Software Engineering Research Center, School of Software Engineering, Beijing Jiaotong University, Beijing 100044, China.
Department of Botany and Plant Sciences, University of California, Riverside, CA 92521, USA.
Bioinformatics. 2018 Jan 1;34(1):24-32. doi: 10.1093/bioinformatics/btx524.
Contigs assembled from the second generation sequencing short reads may contain misassemblies, and thus complicate downstream analysis or even lead to incorrect analysis results. Fortunately, with more and more sequenced species available, it becomes possible to use the reference genome of a closely related species to detect misassemblies. In addition, long reads of the third generation sequencing technology have been more and more widely used, and can also help detect misassemblies.

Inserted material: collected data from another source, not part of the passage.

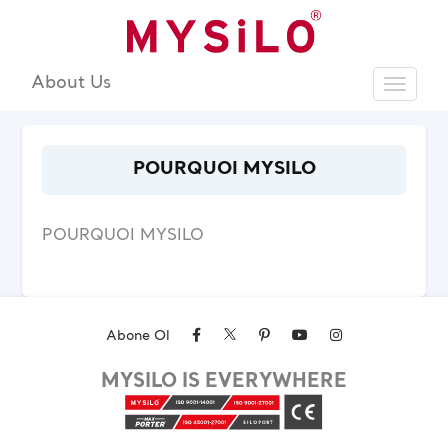
About Us
Toggle
Sear
POURQUOI MYSILO
POURQUOI MYSILO
Abone Ol
MYSILO IS EVERYWHERE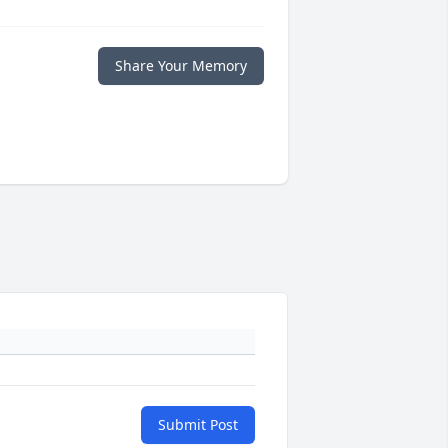
Share Your Memory
Submit Post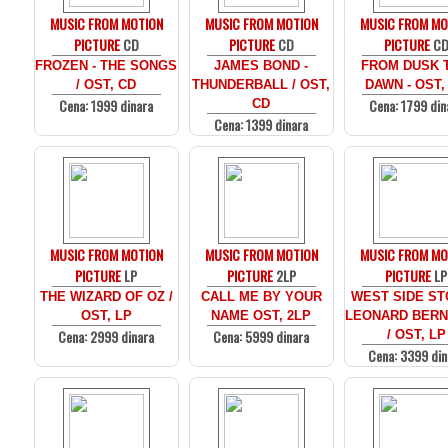
MUSIC FROM MOTION
MUSIC FROM MOTION
MUSIC FROM MO
PICTURE
CD
PICTURE
CD
PICTURE
C
FROZEN - THE SONGS
JAMES BOND -
FROM DUSK T
/ OST, CD
THUNDERBALL / OST,
DAWN - OST,
Cena: 1999 dinara
Cena: 1799 din
CD
Cena: 1399 dinara
MUSIC FROM MOTION
MUSIC FROM MOTION
MUSIC FROM MO
PICTURE
LP
PICTURE
2LP
PICTURE
LP
THE WIZARD OF OZ /
CALL ME BY YOUR
WEST SIDE ST
OST, LP
NAME OST, 2LP
LEONARD BERN
Cena: 2999 dinara
Cena: 5999 dinara
/ OST, LP
Cena: 3399 din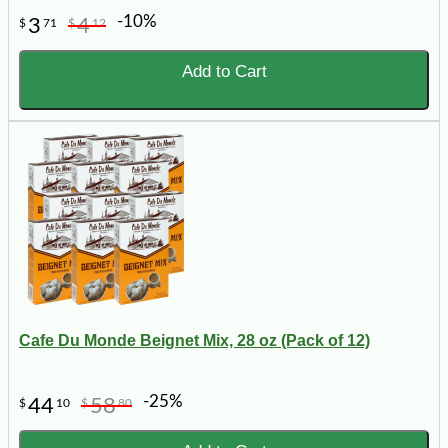
-10%
3
4
$
71
$
12
Add to Cart
Cafe Du Monde Beignet Mix, 28 oz (Pack of 12)
-25%
44
58
$
10
$
80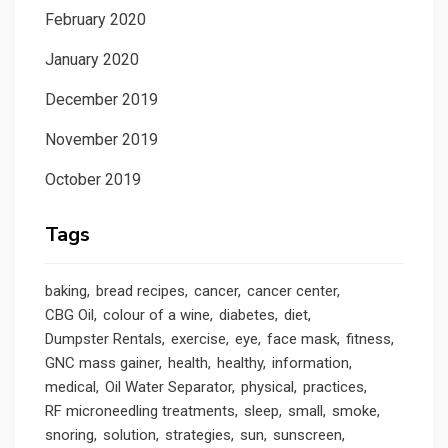
February 2020
January 2020
December 2019
November 2019
October 2019
Tags
baking
bread recipes
cancer
cancer center
CBG Oil
colour of a wine
diabetes
diet
Dumpster Rentals
exercise
eye
face mask
fitness
GNC mass gainer
health
healthy
information
medical
Oil Water Separator
physical
practices
RF microneedling treatments
sleep
small
smoke
snoring
solution
strategies
sun
sunscreen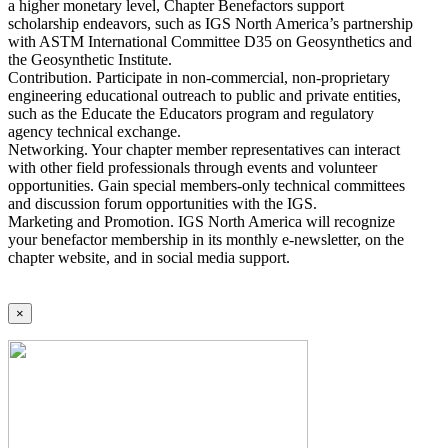
a higher monetary level, Chapter Benefactors support
scholarship endeavors, such as IGS North America’s partnership
with ASTM International Committee D35 on Geosynthetics and
the Geosynthetic Institute.
Contribution. Participate in non-commercial, non-proprietary
engineering educational outreach to public and private entities,
such as the Educate the Educators program and regulatory
agency technical exchange.
Networking. Your chapter member representatives can interact
with other field professionals through events and volunteer
opportunities. Gain special members-only technical committees
and discussion forum opportunities with the IGS.
Marketing and Promotion. IGS North America will recognize
your benefactor membership in its monthly e-newsletter, on the
chapter website, and in social media support.
×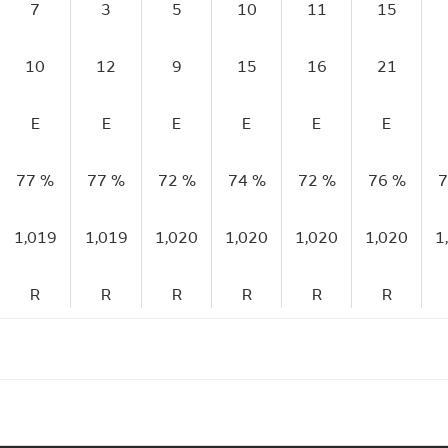
7
3
5
10
11
15
10
12
9
15
16
21
E
E
E
E
E
E
77 %
77 %
72 %
74 %
72 %
76 %
7
1,019
1,019
1,020
1,020
1,020
1,020
1
R
R
R
R
R
R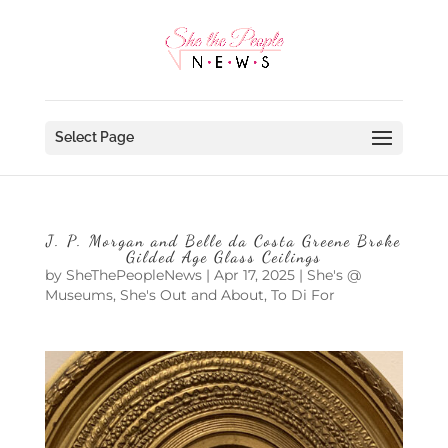
Select Page
J. P. Morgan and Belle da Costa Greene Broke
Gilded Age Glass Ceilings
by
SheThePeopleNews
|
Apr 17, 2025
|
She's @
Museums
,
She's Out and About
,
To Di For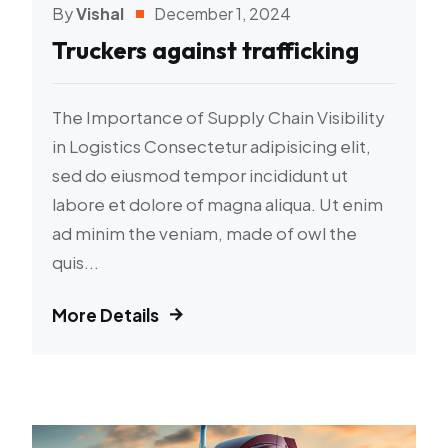
By
Vishal
December 1, 2024
Truckers against trafficking
The Importance of Supply Chain Visibility
in Logistics Consectetur adipisicing elit,
sed do eiusmod tempor incididunt ut
labore et dolore of magna aliqua. Ut enim
ad minim the veniam, made of owl the
quis...
More Details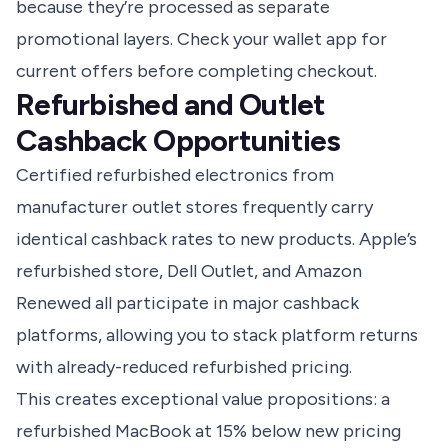
because they’re processed as separate
promotional layers. Check your wallet app for
current offers before completing checkout.
Refurbished and Outlet
Cashback Opportunities
Certified refurbished electronics from
manufacturer outlet stores frequently carry
identical cashback rates to new products. Apple’s
refurbished store, Dell Outlet, and Amazon
Renewed all participate in major cashback
platforms, allowing you to stack platform returns
with already-reduced refurbished pricing.
This creates exceptional value propositions: a
refurbished MacBook at 15% below new pricing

Here, we introduce ReMILO, a reference assisted misassembly detection algorithm that uses both short reads and PacBio SMRT long reads. ReMILO aligns the initial short reads to both the contigs and reference genome, and then constructs a novel data structure called red-black multipositional de Bruijn graph to detect misassemblies. In addition, ReMILO also aligns the contigs to long reads and find their differences from the long reads to detect more misassemblies. In our performance test on short read assemblies of human chromosome 14 data, ReMILO can detect 41.8-77.9% extensive misassemblies and 33.6-54.5% local misassemblies. On hybrid short and long read assemblies of S.pastorianus data, ReMILO can also detect 60.6-70.9% extensive misassemblies and 28.6-54.0% local misassemblies.
The ReMILO software can be downloaded for free under Artistic License 2.0 from this site: https://github.com/songc001/remilo.
Supplementary data are available at Bioinformatics online.
由第二代测序短读序列组装的 contigs 可能包含错误组装,从而使下游分析复杂化,甚至导致分析结果错误。幸运的是,随着越来越多的测序物种可用,使用近缘物种的参考基因组来检测错误组装成为可能。此外,第三代测序技术的长读长越来越广泛地被使用,也有助于检测错误组装。
在这里,我们介绍了 ReMILO,一种使用短读长和 PacBio SMRT 长读长的参考辅助错误组装检测算法。ReMILO 将初始短读长与 contigs 和参考基因组进行比对,然后构建一种称为红黑多位置 de Bruijn 图的新数据结构来检测错误组装。此外,ReMILO 还将 contigs 与长读长进行比对,并从长读长中找到它们之间的差异,以检测更多的错误组装。在我们对人类染色体 14 数据的短读长组装的性能测试中,ReMILO 可以检测到 41.8-77.9%的广泛错误组装和 33.6-54.5%的局部错误组装。在 S.pastorianus 的混合短读长和长读长组装中,ReMILO 也可以检测到 60.6-70.9%的广泛错误组装和 28.6-54.0%的局部错误组装。
ReMILO 软件可以在 Artistic License 2.0 下免费从以下网址下载:https://github.com/songc001/remilo。
补充数据可在 Bioinformatics 在线获取。